A Glimpse into ClauseBase
ClauseBase was founded by three former lawyers frustrated with the tedious contract drafting process. They realized that legal teams and law firms tend to recreate contracts in an extremely labor-intensive way, which drives up the cost of legal services. Typically, the starting point for drafting is an old file — cleaned up by removing old names — followed by a lengthy process of adding, editing, and rearranging clauses. This copy-pasting of clauses from older contracts wastes a lot of time, especially since relevant clauses are often scattered across old files and email chains.
To address this, ClauseBase created Clause9, a tool for automating full legal documents. Instead of spending hours on manual drafting, lawyers can now produce sophisticated documents with just a few clicks. ClauseBuddy, their second product, allows users to build a “clause library” to collect and reuse useful contract elements. Originally, these clauses had to be uploaded manually. But recently, ClauseBase added a feature that automatically extracts clauses from old contracts — organizing them into a library stored with Manticore Search.
Vector Search for Legal Clauses
ClauseBase wanted a way for lawyers to easily find alternate versions of contract clauses, whether for drafting or during negotiations. For any given clause, there are countless variations: different lengths, different tones (neutral, aggressive, or industry-specific), and so on.
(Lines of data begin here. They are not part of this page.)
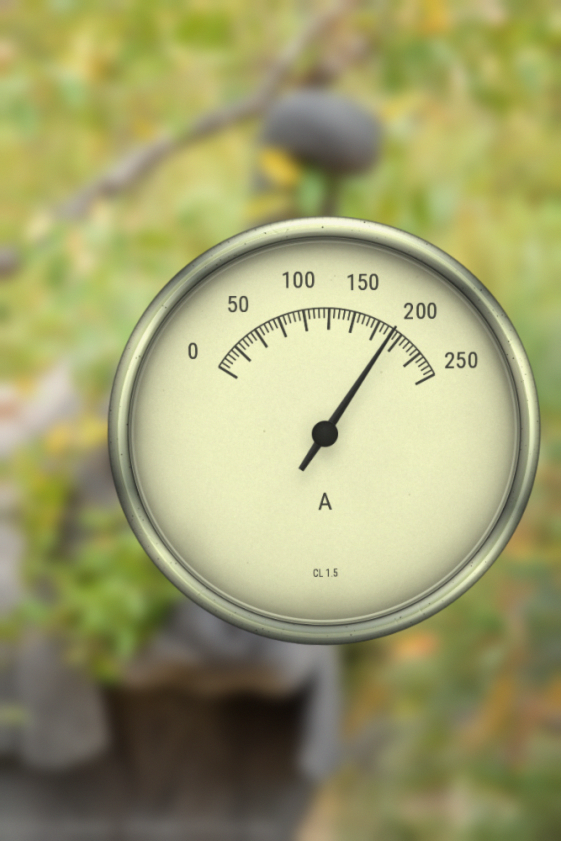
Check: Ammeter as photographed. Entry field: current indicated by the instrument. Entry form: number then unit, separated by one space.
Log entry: 190 A
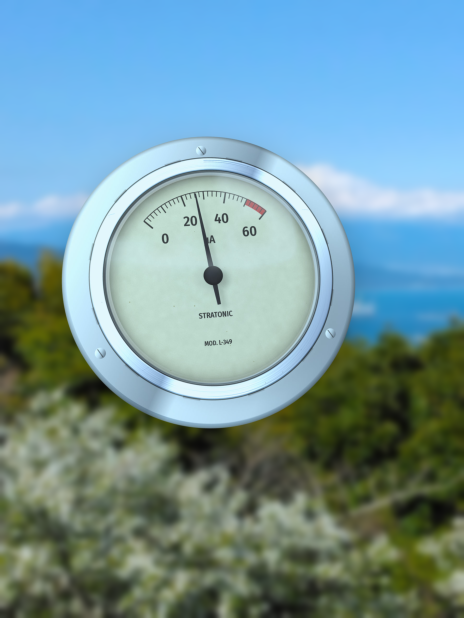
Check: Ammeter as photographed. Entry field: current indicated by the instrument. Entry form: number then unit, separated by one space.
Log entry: 26 µA
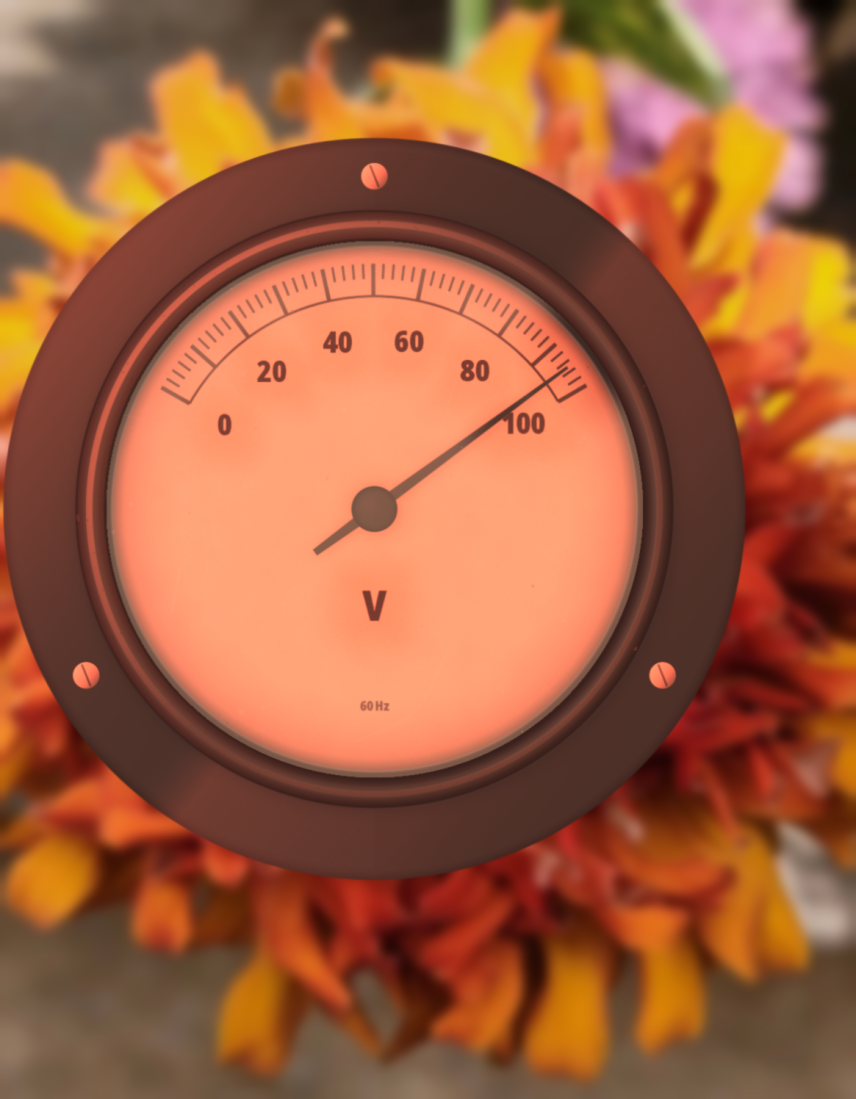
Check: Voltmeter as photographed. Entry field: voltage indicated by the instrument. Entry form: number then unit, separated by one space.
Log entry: 95 V
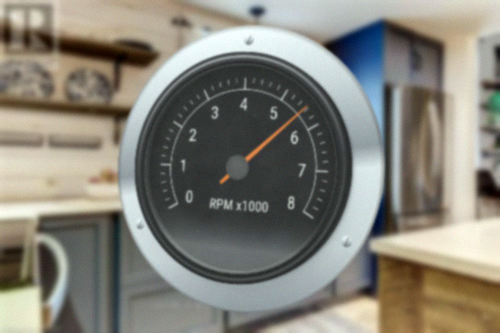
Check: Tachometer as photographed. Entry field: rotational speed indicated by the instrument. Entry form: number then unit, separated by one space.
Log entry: 5600 rpm
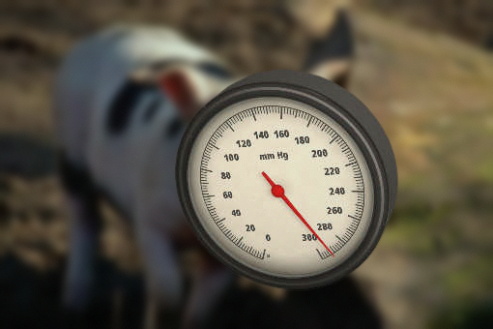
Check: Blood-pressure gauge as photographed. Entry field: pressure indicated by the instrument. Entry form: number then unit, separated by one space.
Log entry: 290 mmHg
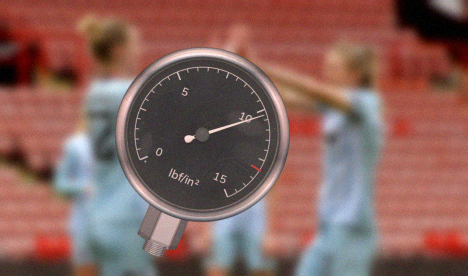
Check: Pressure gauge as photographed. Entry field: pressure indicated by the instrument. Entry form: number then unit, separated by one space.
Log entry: 10.25 psi
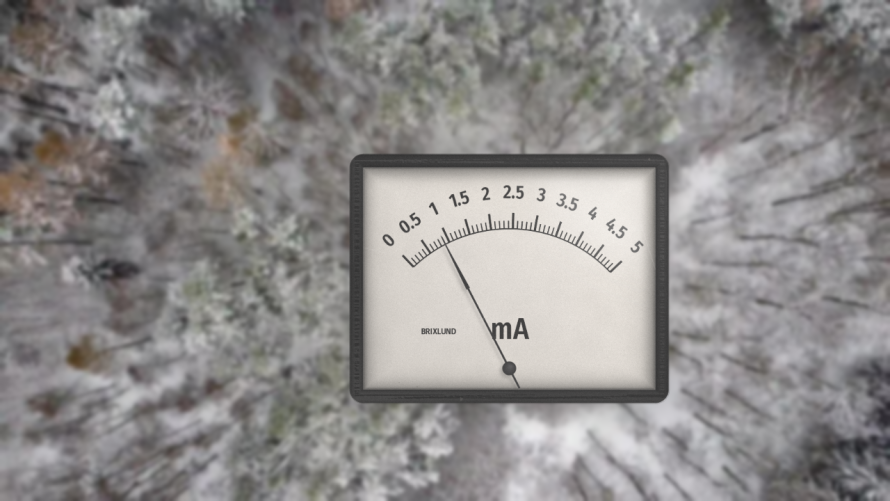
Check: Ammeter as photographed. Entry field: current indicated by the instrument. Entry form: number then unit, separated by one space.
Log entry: 0.9 mA
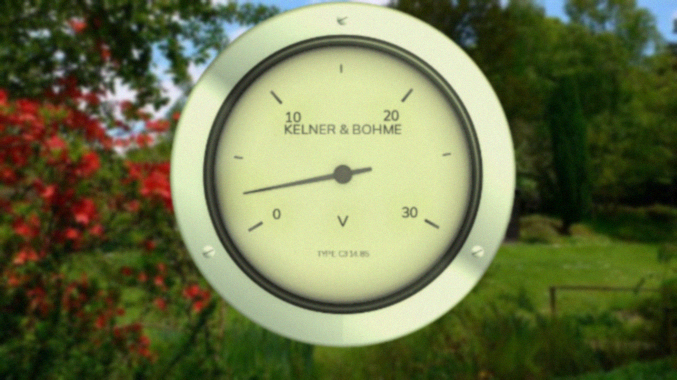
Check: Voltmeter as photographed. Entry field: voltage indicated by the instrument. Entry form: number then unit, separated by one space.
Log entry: 2.5 V
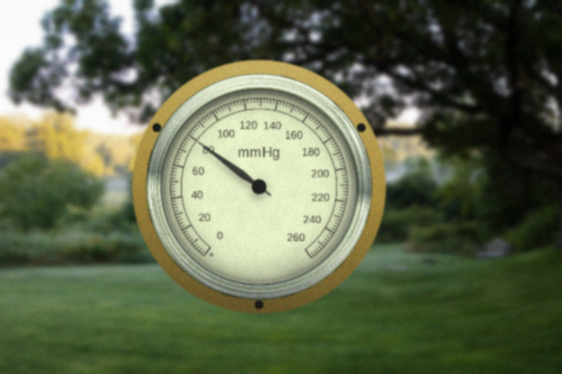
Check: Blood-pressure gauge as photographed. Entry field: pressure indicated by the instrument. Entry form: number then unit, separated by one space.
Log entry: 80 mmHg
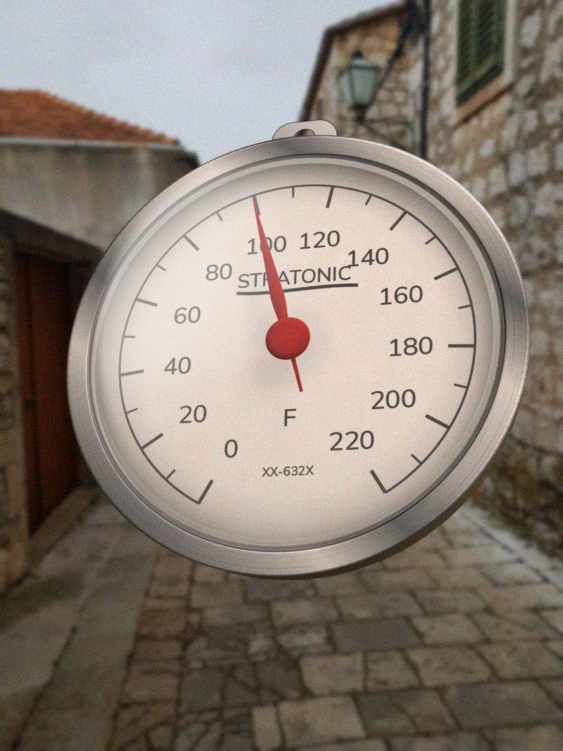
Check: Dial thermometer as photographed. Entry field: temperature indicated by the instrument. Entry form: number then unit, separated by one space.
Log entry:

Lawyers needed a way to quickly browse these variations to avoid reinventing the wheel and find inspiration.
While having a manually curated clause library with detailed metadata is the ideal, creating one takes time. Many lawyers are just beginning their journey with technology and are looking for an easier way to find similar clauses. Vector search provides that solution by storing a text vector for each clause in Manticore, allowing lawyers to quickly search for clauses with similar meaning—without needing manual tagging. It’s the next best thing to having perfectly annotated clauses.
Why Manticore Search?
Initially, ClauseBase stored its extracted clauses in PostgreSQL. While PostgreSQL was capable to a certain point, it had significant limitations in full-text searches. Features like autocomplete, faceted search, and phrase proximity search were difficult to implement. PostgreSQL also lacked advanced ranking features like BM25, which is crucial for legal texts, where common words like “obligation,” “party,” and “liability” need to be weighted appropriately to improve search results.
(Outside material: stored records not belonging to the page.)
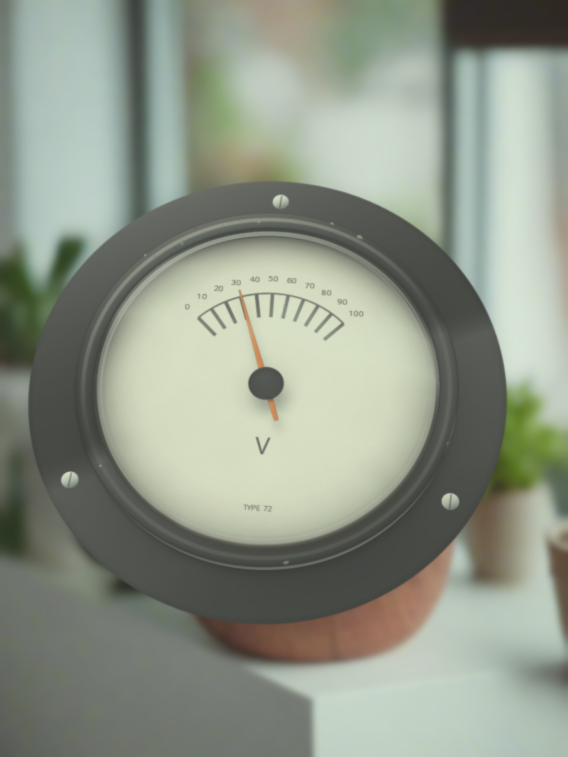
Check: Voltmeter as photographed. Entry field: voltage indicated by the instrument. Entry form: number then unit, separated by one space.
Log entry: 30 V
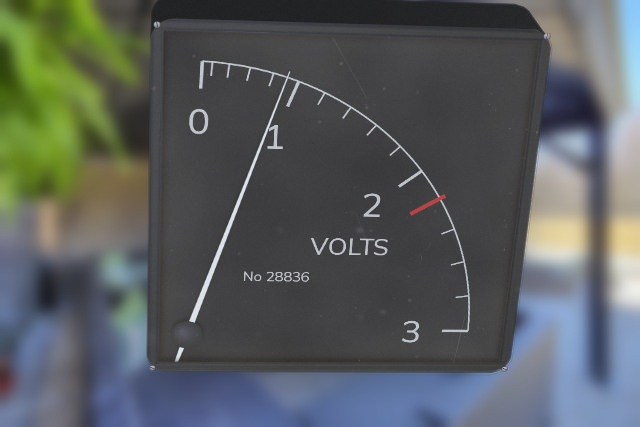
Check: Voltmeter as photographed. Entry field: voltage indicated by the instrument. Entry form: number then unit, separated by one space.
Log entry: 0.9 V
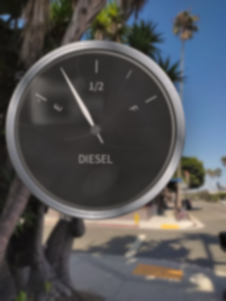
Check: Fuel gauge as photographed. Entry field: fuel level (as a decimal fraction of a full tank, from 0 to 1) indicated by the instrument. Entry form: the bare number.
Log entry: 0.25
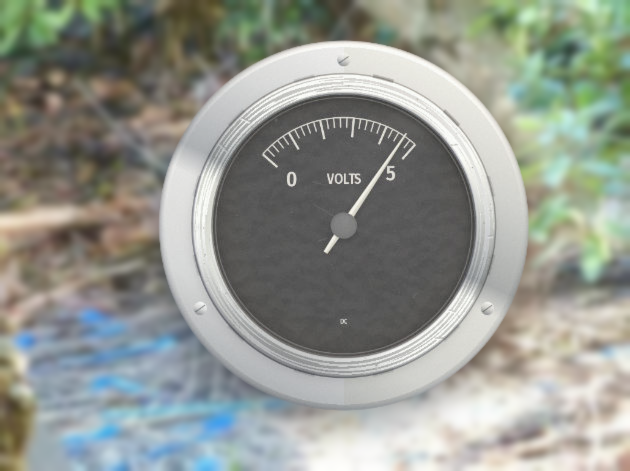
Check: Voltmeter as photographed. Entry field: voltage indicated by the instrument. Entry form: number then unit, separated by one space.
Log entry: 4.6 V
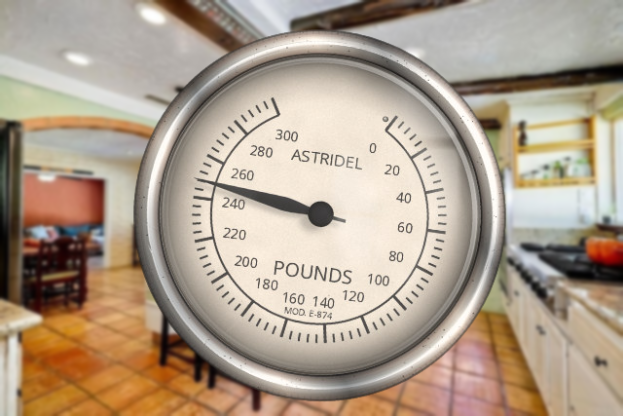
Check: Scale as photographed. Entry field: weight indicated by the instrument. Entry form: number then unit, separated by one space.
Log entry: 248 lb
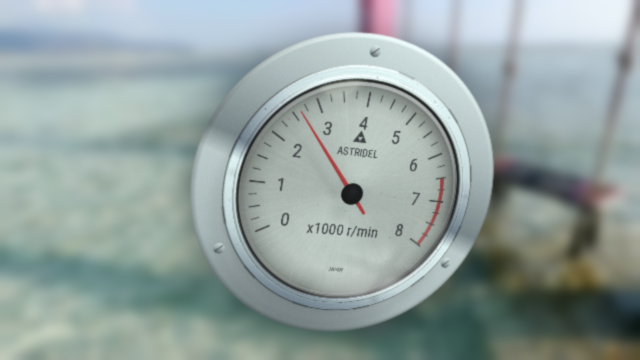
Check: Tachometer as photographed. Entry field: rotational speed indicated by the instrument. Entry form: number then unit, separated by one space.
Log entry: 2625 rpm
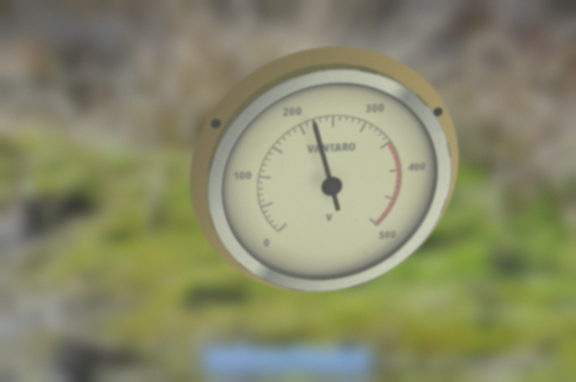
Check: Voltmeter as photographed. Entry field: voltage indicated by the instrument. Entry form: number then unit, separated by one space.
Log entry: 220 V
On top of this, performance issues began to arise. ClauseBuddy offers users the ability to extract their own documents, and also provides a public sample database with millions of clauses sourced from the US EDGAR library. The PostgreSQL and Pgvector combination became noticeably slow with this volume of data, taking several seconds to return results. It was at this point that ClauseBase decided to switch to Manticore Search.
Having previously used Manticore for searching through entire legal documents, ClauseBase already knew it to be fast and feature-rich. So, they migrated the clause library to Manticore, and it paid off — users can now seamlessly jump between a clause and the original document.
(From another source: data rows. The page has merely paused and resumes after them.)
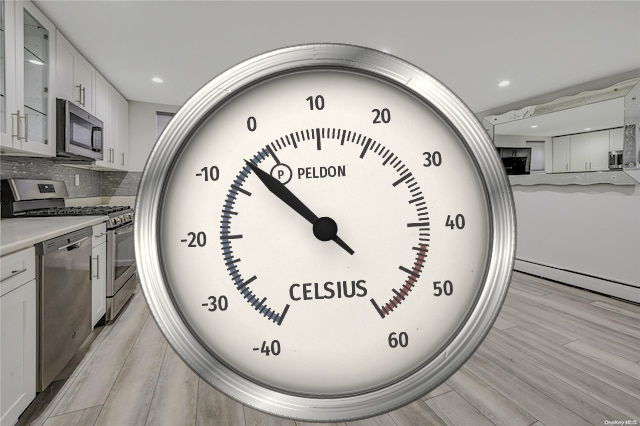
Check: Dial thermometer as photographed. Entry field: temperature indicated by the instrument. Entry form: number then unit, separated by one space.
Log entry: -5 °C
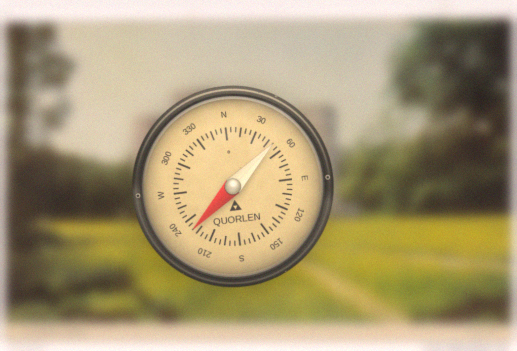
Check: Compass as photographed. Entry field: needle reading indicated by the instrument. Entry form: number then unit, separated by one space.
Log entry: 230 °
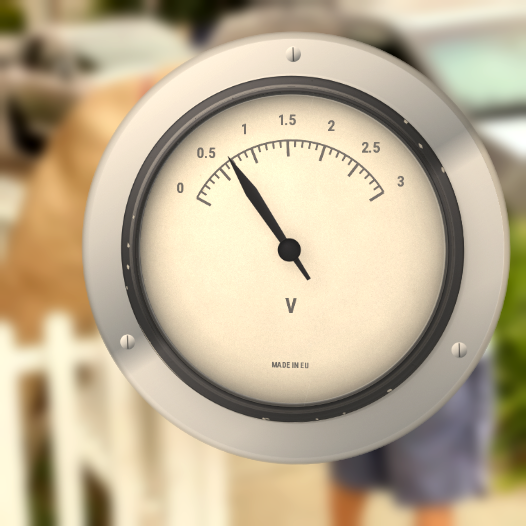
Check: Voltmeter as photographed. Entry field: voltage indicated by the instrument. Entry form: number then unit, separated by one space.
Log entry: 0.7 V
Working Together on Vector Search
When ClauseBase decided they needed vector search, it wasn’t yet available in Manticore. They reached out to the Manticore team, and together they collaborated to implement the vector search functionality. Just a few weeks later, ClauseBase was able to start experimenting with Manticore’s new vector search functionality. Later on, when ClauseBase encountered issues, the Manticore team promptly addressed and fixed them, ensuring a smooth experience.
The Impact of Vector Search
The integration of vector search in ClauseBase has been in place for almost a year, and the results are very promising. ClauseBase aimed to find a solution that would avoid relying on commercial vector services, which often have slower response times. After conducting extensive experiments, they selected models that balanced quality and performance, specifically tailored to their use case.
In addition to using vector search within Manticore Search, ClauseBase introduced a reranking process to further refine the search results. The reranker processes the top matches from the initial vector search, effectively “thinking more deeply” about a smaller set of potential answers. This approach has significantly improved the relevance of search outcomes, providing users with results that are not only fast but also contextually accurate and highly useful.